Se a perspectiva de médicos especialistas e as associações de pacientes possui uma forte articulação com a sociedade, através de campanhas publicitárias, em especial o ‘Outubro Rosa’, o campo da saúde pública atribui o posicionamento de seus opositores a interesses de grandes corporações biomédicas. “A discussão segue em aberto, o problema do rastreamento traduz uma questão no âmbito da relação tecnociência e sociedade: como gerenciar as tensões entre atores com diferentes interesses frente a evidências científicas pouco estabilizadas, já não é possível saber – por enquanto – se o rastreamento mamográfico reduziu a mortalidade por câncer de mama no Brasil.”, indagou Teixeira.

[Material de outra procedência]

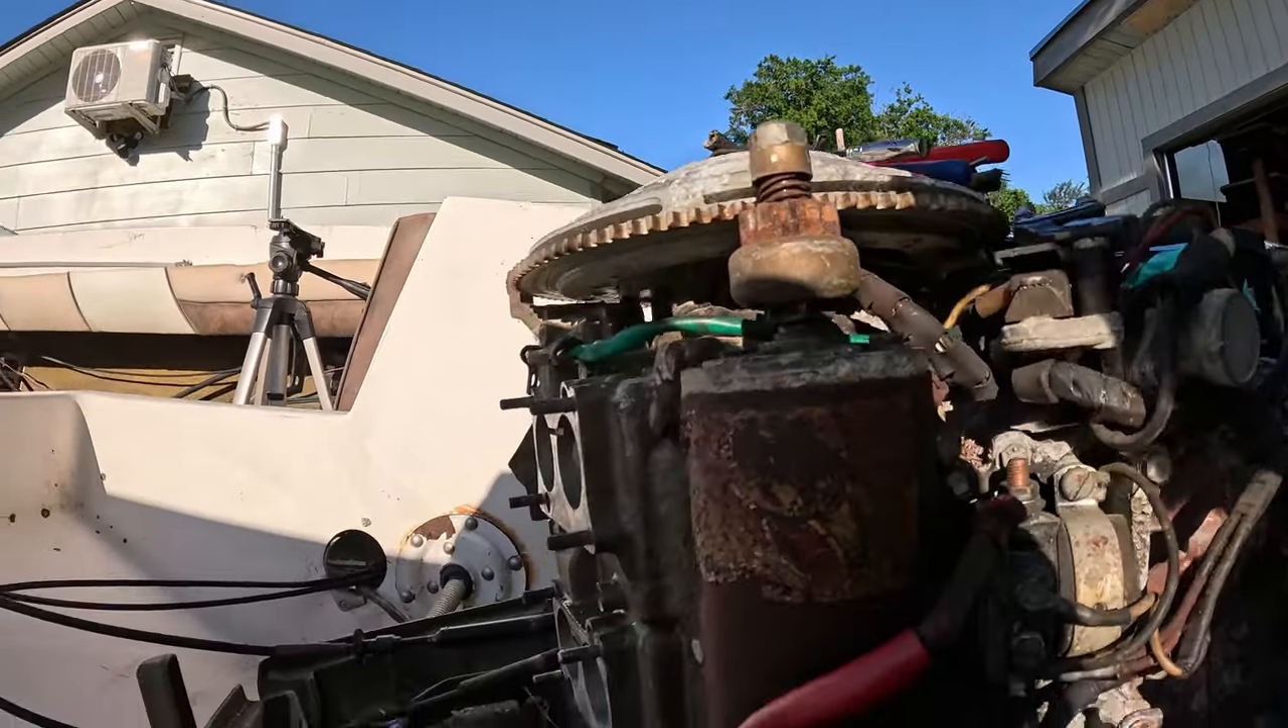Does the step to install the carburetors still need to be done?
Yes.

Ditadura militar e o enfraquecimento da saúde pública
Perspectiva econômica dos cuidados de saúde, favorecimento do uso do serviço privado de saúde e enfraquecimento do Ministério da Saúde. Estas são algumas consequências apontadas pelo estudo sobre os impactos na saúde pública, medicina e nas articulações sobre o câncer, dos mais de 20 anos de ditadura militar no Brasil (1964-1985).
A política militar, segundo Luiz Alves, priorizou a comprar estatal de serviços de saúde pelo setor privado, ao mesmo tempo em que Programa Nacional de Controle do Câncer (PNCC), criado pelo Ministério da Saúde em 1973, promoveu o reembolso financiado pelo Estado de todos os procedimentos realizados em hospitais e laboratórios particulares. “Devido, principalmente, à ênfase no sistema previdenciário e no desenvolvimento da medicina hospitalar, a ditadura militar contribuiu para o enfraquecimento do Ministério da Saúde na época. Essa formatação do sistema de saúde favoreceu bastante ao setor privado, que cresceu a partir da prestação de serviços ao Ministério da Previdência e Assistência Social”, explicou.
O PNCC também estabeleceu que instituições privadas tivessem vínculo com a Divisão Nacional de Câncer, órgão do Ministério da Saúde, e que poderiam receber equipamentos para o diagnóstico e tratamento de câncer: mamografias e outros instrumentos comprados com dinheiro público foram entregues à rede pública dos estados e, frequentemente, a hospitais particulares e clínicas.
Nesta perspectiva, o setor privado tornou-se articulador na elaboração de políticas de controle do câncer, dificultando as possibilidades de ações amplas e coordenadas. “No caso dos hospitais de câncer, já havia um modelo consolidado de instituições privadas, fundadas por ligas filantrópicas, que eram mantidas com suporte de financiamento público. Praticamente todos os institutos e hospitais de câncer seguem esse modelo, com exceção ao próprio Instituto Nacional do Câncer, instituição do Estado”, concluiu Alves.